[Saved data entries]
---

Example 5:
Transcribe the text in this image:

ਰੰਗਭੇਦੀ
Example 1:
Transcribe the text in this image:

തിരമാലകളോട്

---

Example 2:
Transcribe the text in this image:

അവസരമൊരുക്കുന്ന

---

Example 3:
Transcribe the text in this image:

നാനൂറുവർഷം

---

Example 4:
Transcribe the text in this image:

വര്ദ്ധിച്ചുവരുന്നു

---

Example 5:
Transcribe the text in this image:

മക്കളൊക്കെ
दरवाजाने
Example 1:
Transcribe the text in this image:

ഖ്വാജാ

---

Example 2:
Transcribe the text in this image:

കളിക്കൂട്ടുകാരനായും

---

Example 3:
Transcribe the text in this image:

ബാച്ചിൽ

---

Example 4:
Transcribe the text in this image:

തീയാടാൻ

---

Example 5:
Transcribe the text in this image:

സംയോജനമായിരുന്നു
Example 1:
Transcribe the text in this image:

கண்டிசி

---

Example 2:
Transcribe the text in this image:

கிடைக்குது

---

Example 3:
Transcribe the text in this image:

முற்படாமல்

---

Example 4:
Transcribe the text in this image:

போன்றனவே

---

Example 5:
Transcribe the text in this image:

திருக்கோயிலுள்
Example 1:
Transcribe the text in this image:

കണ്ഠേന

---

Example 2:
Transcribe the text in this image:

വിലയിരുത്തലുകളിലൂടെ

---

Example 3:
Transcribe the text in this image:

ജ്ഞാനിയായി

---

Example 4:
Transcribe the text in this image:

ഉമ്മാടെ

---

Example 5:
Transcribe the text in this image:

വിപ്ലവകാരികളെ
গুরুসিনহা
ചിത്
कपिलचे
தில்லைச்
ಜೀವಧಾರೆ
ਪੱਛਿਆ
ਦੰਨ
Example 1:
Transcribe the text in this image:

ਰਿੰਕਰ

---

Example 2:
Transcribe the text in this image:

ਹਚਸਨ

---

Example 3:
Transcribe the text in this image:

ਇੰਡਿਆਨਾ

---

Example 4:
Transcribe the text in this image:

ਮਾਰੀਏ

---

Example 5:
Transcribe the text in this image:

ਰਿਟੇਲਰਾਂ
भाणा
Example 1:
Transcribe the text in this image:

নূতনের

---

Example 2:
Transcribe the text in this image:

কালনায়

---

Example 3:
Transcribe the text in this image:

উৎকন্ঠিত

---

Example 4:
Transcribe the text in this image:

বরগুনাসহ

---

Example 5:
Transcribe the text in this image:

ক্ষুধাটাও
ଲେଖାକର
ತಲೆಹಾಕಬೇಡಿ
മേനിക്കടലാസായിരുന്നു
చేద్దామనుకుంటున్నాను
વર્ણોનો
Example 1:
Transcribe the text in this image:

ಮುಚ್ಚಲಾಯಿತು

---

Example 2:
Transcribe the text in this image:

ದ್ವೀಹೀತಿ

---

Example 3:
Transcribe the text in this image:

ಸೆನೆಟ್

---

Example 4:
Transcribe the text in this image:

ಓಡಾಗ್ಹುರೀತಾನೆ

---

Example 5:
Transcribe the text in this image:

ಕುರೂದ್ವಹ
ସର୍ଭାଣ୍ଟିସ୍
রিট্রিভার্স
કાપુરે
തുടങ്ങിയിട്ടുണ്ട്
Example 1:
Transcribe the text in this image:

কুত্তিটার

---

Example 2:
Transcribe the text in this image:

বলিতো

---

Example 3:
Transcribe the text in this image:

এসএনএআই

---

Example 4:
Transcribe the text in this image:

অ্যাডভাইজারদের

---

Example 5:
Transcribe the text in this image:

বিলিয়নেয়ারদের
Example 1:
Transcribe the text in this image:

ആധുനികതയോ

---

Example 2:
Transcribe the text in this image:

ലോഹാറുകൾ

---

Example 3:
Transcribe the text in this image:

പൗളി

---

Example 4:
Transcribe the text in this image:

§ Task to complete
Set down the whole of the data, exactly as it stands.

§ Answer area
---

Example 5:
Transcribe the text in this image:

ਰੰਗਭੇਦੀ
Example 1:
Transcribe the text in this image:

തിരമാലകളോട്

---

Example 2:
Transcribe the text in this image:

അവസരമൊരുക്കുന്ന

---

Example 3:
Transcribe the text in this image:

നാനൂറുവർഷം

---

Example 4:
Transcribe the text in this image:

വര്ദ്ധിച്ചുവരുന്നു

---

Example 5:
Transcribe the text in this image:

മക്കളൊക്കെ
दरवाजाने
Example 1:
Transcribe the text in this image:

ഖ്വാജാ

---

Example 2:
Transcribe the text in this image:

കളിക്കൂട്ടുകാരനായും

---

Example 3:
Transcribe the text in this image:

ബാച്ചിൽ

---

Example 4:
Transcribe the text in this image:

തീയാടാൻ

---

Example 5:
Transcribe the text in this image:

സംയോജനമായിരുന്നു
Example 1:
Transcribe the text in this image:

கண்டிசி

---

Example 2:
Transcribe the text in this image:

கிடைக்குது

---

Example 3:
Transcribe the text in this image:

முற்படாமல்

---

Example 4:
Transcribe the text in this image:

போன்றனவே

---

Example 5:
Transcribe the text in this image:

திருக்கோயிலுள்
Example 1:
Transcribe the text in this image:

കണ്ഠേന

---

Example 2:
Transcribe the text in this image:

വിലയിരുത്തലുകളിലൂടെ

---

Example 3:
Transcribe the text in this image:

ജ്ഞാനിയായി

---

Example 4:
Transcribe the text in this image:

ഉമ്മാടെ

---

Example 5:
Transcribe the text in this image:

വിപ്ലവകാരികളെ
গুরুসিনহা
ചിത്
कपिलचे
தில்லைச்
ಜೀವಧಾರೆ
ਪੱਛਿਆ
ਦੰਨ
Example 1:
Transcribe the text in this image:

ਰਿੰਕਰ

---

Example 2:
Transcribe the text in this image:

ਹਚਸਨ

---

Example 3:
Transcribe the text in this image:

ਇੰਡਿਆਨਾ

---

Example 4:
Transcribe the text in this image:

ਮਾਰੀਏ

---

Example 5:
Transcribe the text in this image:

ਰਿਟੇਲਰਾਂ
भाणा
Example 1:
Transcribe the text in this image:

নূতনের

---

Example 2:
Transcribe the text in this image:

কালনায়

---

Example 3:
Transcribe the text in this image:

উৎকন্ঠিত

---

Example 4:
Transcribe the text in this image:

বরগুনাসহ

---

Example 5:
Transcribe the text in this image:

ক্ষুধাটাও
ଲେଖାକର
ತಲೆಹಾಕಬೇಡಿ
മേനിക്കടലാസായിരുന്നു
చేద్దామనుకుంటున్నాను
વર્ણોનો
Example 1:
Transcribe the text in this image:

ಮುಚ್ಚಲಾಯಿತು

---

Example 2:
Transcribe the text in this image:

ದ್ವೀಹೀತಿ

---

Example 3:
Transcribe the text in this image:

ಸೆನೆಟ್

---

Example 4:
Transcribe the text in this image:

ಓಡಾಗ್ಹುರೀತಾನೆ

---

Example 5:
Transcribe the text in this image:

ಕುರೂದ್ವಹ
ସର୍ଭାଣ୍ଟିସ୍
রিট্রিভার্স
કાપુરે
തുടങ്ങിയിട്ടുണ്ട്
Example 1:
Transcribe the text in this image:

কুত্তিটার

---

Example 2:
Transcribe the text in this image:

বলিতো

---

Example 3:
Transcribe the text in this image:

এসএনএআই

---

Example 4:
Transcribe the text in this image:

অ্যাডভাইজারদের

---

Example 5:
Transcribe the text in this image:

বিলিয়নেয়ারদের
Example 1:
Transcribe the text in this image:

ആധുനികതയോ

---

Example 2:
Transcribe the text in this image:

ലോഹാറുകൾ

---

Example 3:
Transcribe the text in this image:

പൗളി

---

Example 4:
Transcribe the text in this image:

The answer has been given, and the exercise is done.